[Collected data]

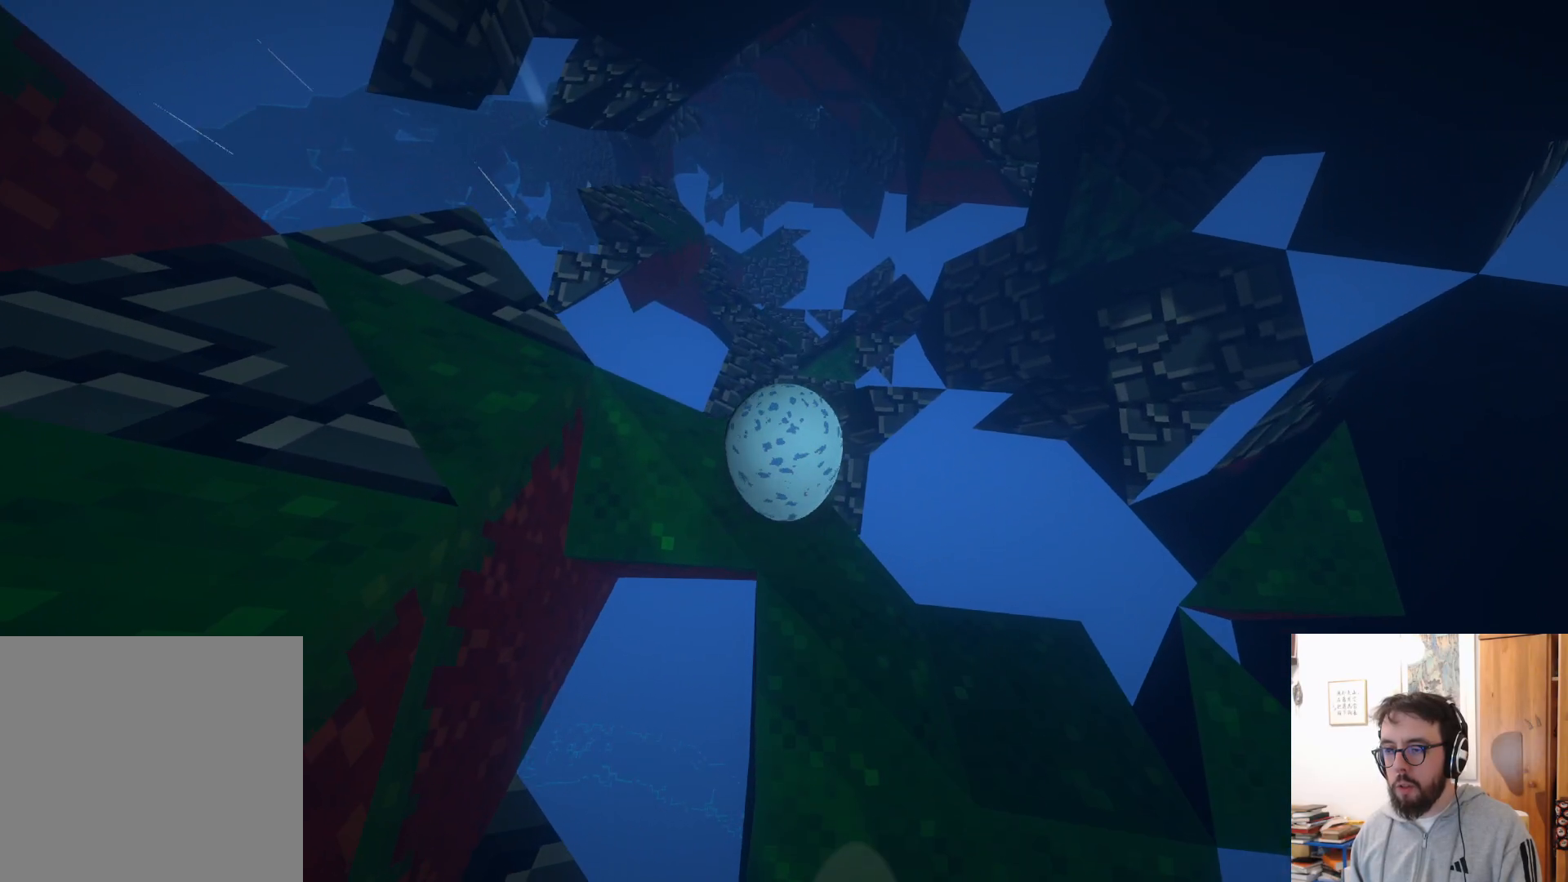
{"buttons": [], "left_stick": "up-left", "right_stick": "center", "events": []}
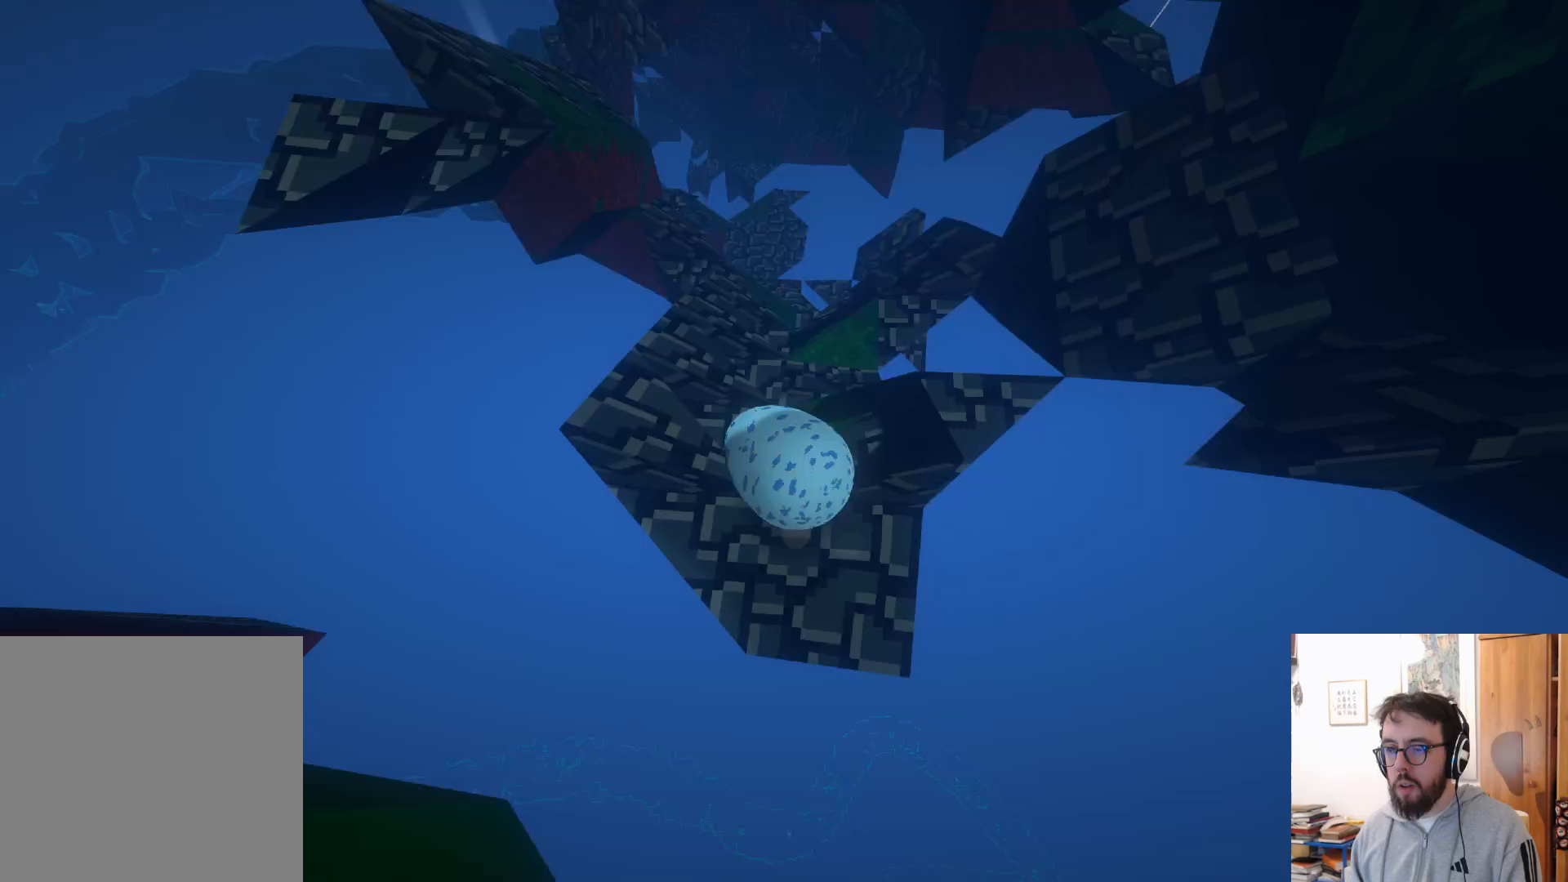
{"buttons": [], "left_stick": "up", "right_stick": "center", "events": [[117, "R2", "down"], [167, "R2", "up"], [250, "left_stick", "up"]]}
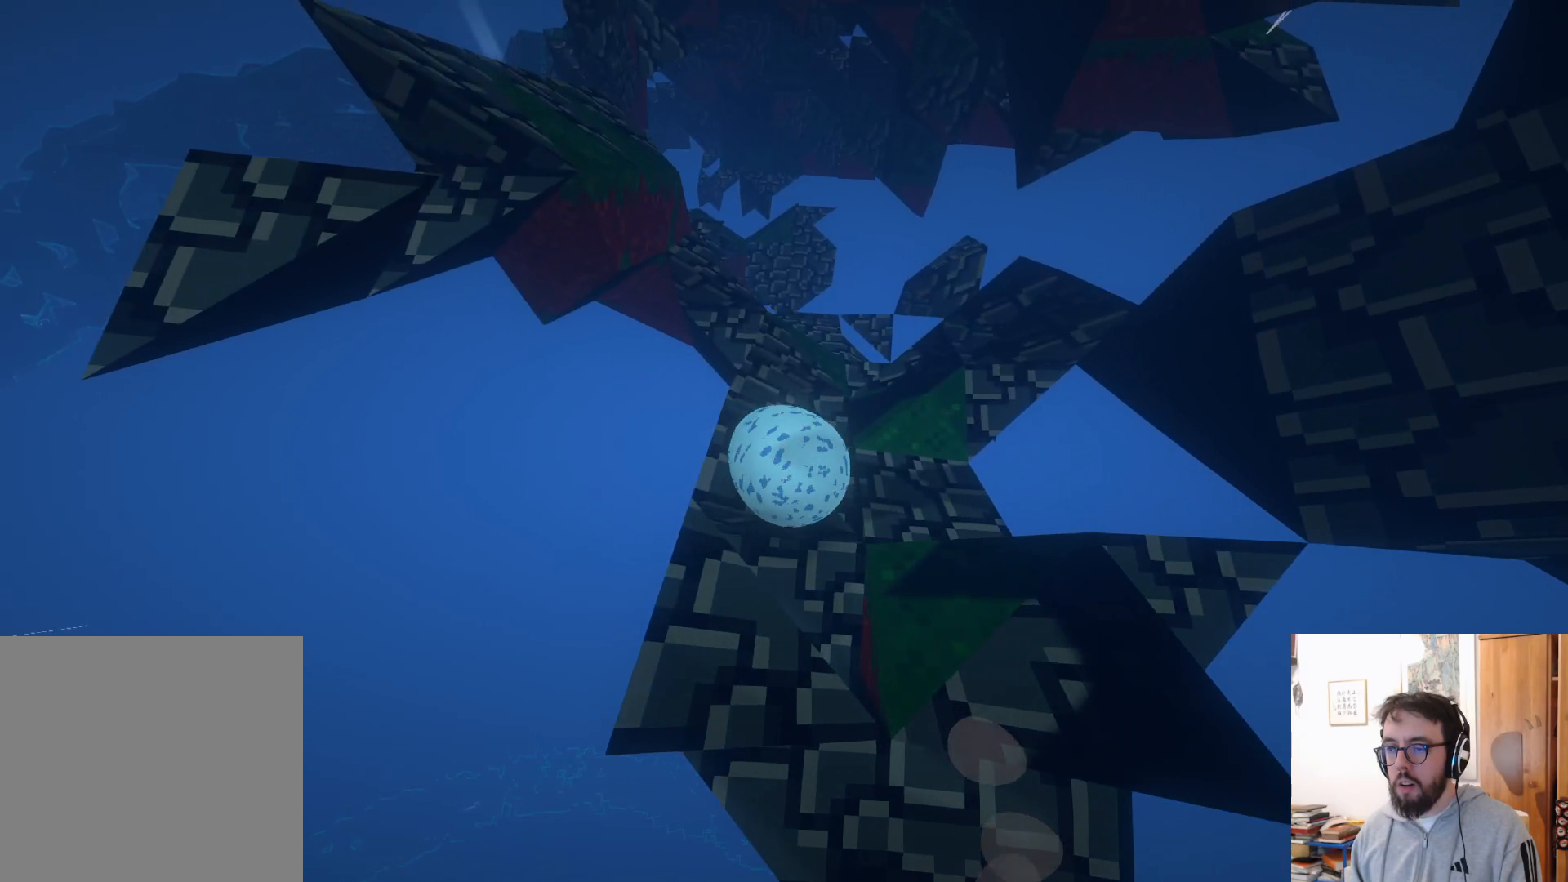
{"buttons": [], "left_stick": "left", "right_stick": "left", "events": [[117, "left_stick", "center"], [117, "right_stick", "down-left"], [300, "right_stick", "left"], [500, "left_stick", "left"]]}
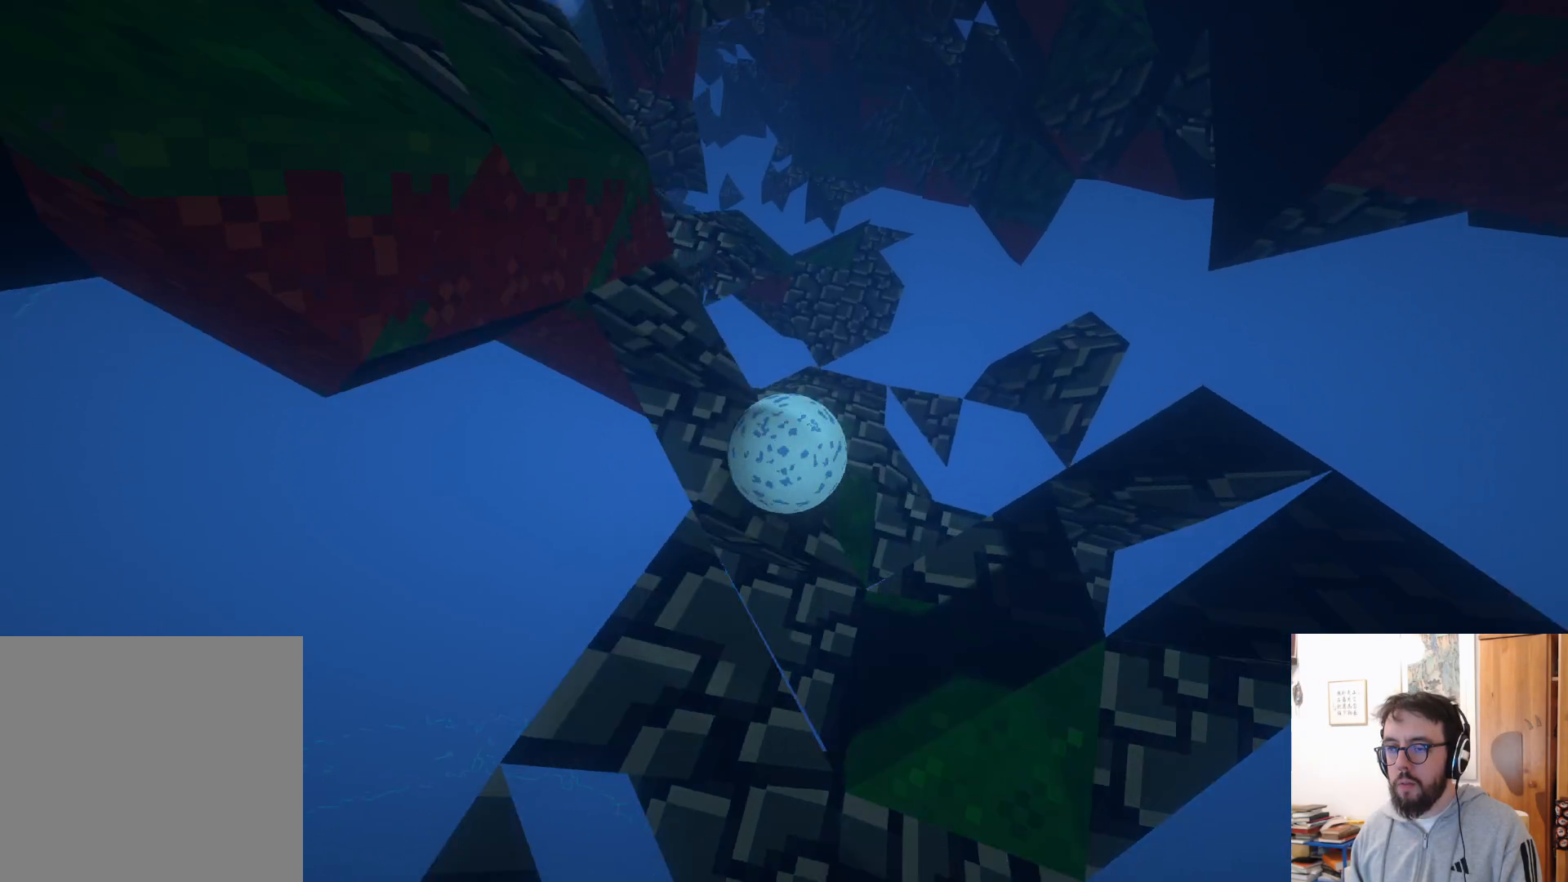
{"buttons": ["A"], "left_stick": "left", "right_stick": "center", "events": [[150, "right_stick", "center"], [450, "A", "down"]]}
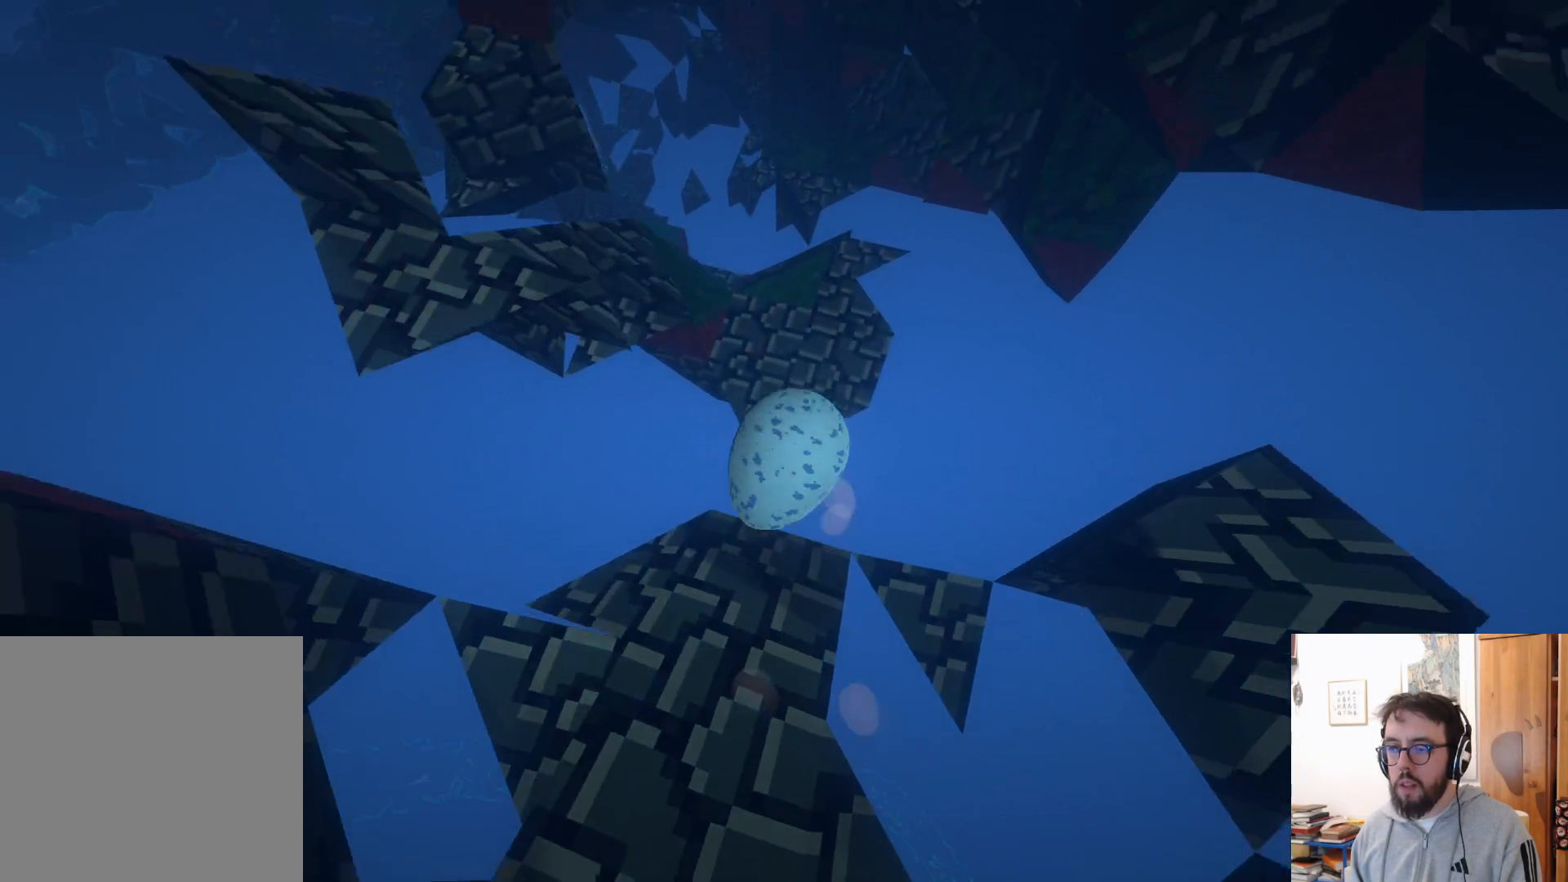
{"buttons": [], "left_stick": "down-left", "right_stick": "left", "events": [[17, "A", "up"], [217, "right_stick", "left"], [350, "left_stick", "down-left"]]}
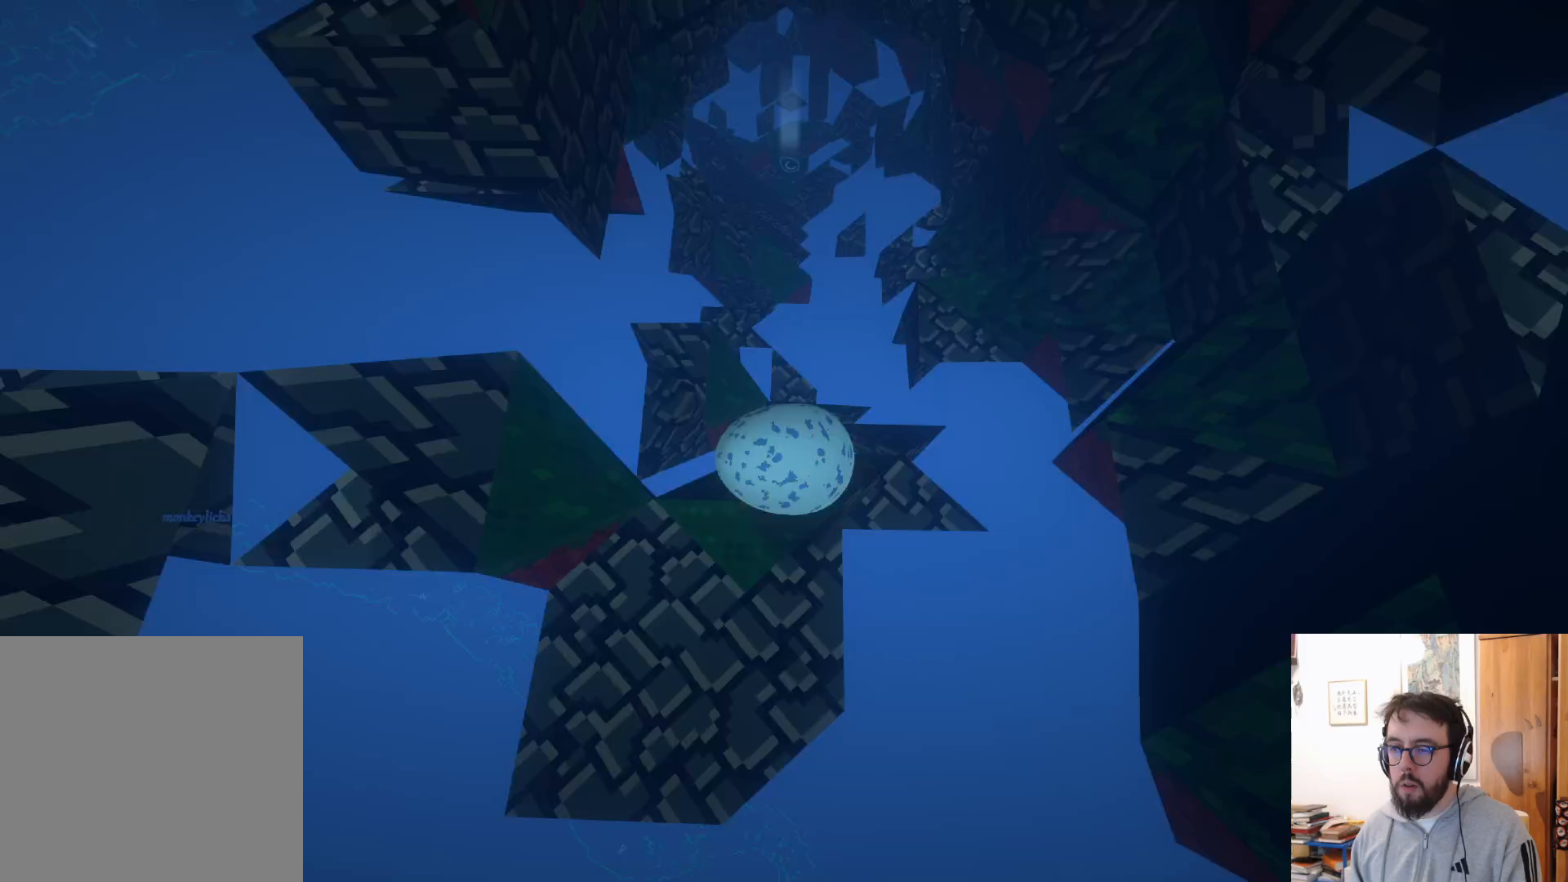
{"buttons": ["A"], "left_stick": "left", "right_stick": "center", "events": [[150, "left_stick", "left"], [167, "right_stick", "center"], [217, "L3", "down"], [400, "L3", "up"], [417, "A", "down"]]}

▸ **WHAT YOU HAVE TO DO**
Please return the records as they stand, word for word, with no pictures.

▸ **FINISHED TASK**
{"buttons": [], "left_stick": "up-left", "right_stick": "center", "events": []}
{"buttons": [], "left_stick": "up", "right_stick": "center", "events": [[117, "R2", "down"], [167, "R2", "up"], [250, "left_stick", "up"]]}
{"buttons": [], "left_stick": "left", "right_stick": "left", "events": [[117, "left_stick", "center"], [117, "right_stick", "down-left"], [300, "right_stick", "left"], [500, "left_stick", "left"]]}
{"buttons": ["A"], "left_stick": "left", "right_stick": "center", "events": [[150, "right_stick", "center"], [450, "A", "down"]]}
{"buttons": [], "left_stick": "down-left", "right_stick": "left", "events": [[17, "A", "up"], [217, "right_stick", "left"], [350, "left_stick", "down-left"]]}
{"buttons": ["A"], "left_stick": "left", "right_stick": "center", "events": [[150, "left_stick", "left"], [167, "right_stick", "center"], [217, "L3", "down"], [400, "L3", "up"], [417, "A", "down"]]}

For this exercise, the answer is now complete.